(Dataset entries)
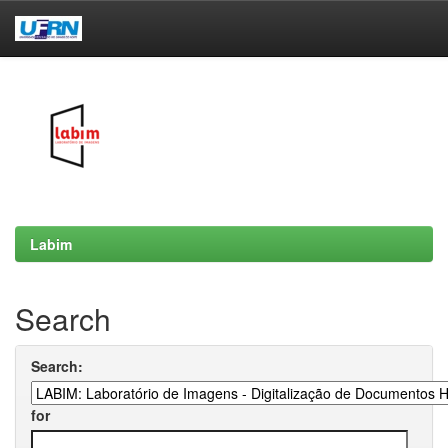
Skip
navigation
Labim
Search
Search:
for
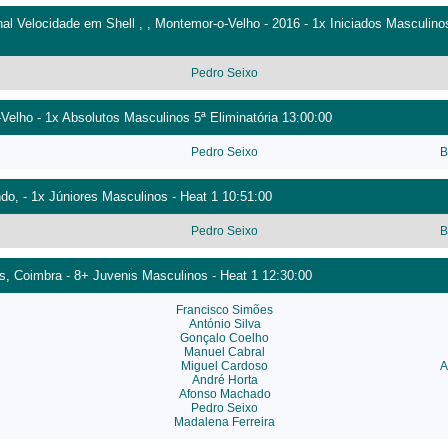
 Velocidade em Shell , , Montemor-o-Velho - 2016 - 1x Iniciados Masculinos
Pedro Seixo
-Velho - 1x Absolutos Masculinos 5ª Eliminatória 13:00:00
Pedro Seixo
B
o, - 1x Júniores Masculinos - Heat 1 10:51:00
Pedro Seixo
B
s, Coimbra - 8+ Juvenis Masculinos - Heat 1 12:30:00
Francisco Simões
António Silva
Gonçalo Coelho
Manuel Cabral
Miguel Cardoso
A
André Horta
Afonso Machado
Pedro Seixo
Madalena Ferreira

---

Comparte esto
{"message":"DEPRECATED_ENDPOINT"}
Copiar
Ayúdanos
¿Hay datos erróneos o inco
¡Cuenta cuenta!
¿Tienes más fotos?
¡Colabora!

---

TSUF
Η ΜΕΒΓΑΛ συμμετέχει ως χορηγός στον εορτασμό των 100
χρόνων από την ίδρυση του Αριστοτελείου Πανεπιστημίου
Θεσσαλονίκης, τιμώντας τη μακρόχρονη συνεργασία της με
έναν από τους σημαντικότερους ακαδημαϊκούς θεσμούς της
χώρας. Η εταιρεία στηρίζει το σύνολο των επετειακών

(Exercise objective):
Copy the lines of the data above verbatim, starting with the line that contains "Velocidade em Shell" and ending with the line that contains "Madalena Ferreira", both included.

(Solution to this task):
 Velocidade em Shell , , Montemor-o-Velho - 2016 - 1x Iniciados Masculinos
Pedro Seixo
-Velho - 1x Absolutos Masculinos 5ª Eliminatória 13:00:00
Pedro Seixo
B
o, - 1x Júniores Masculinos - Heat 1 10:51:00
Pedro Seixo
B
s, Coimbra - 8+ Juvenis Masculinos - Heat 1 12:30:00
Francisco Simões
António Silva
Gonçalo Coelho
Manuel Cabral
Miguel Cardoso
A
André Horta
Afonso Machado
Pedro Seixo
Madalena Ferreira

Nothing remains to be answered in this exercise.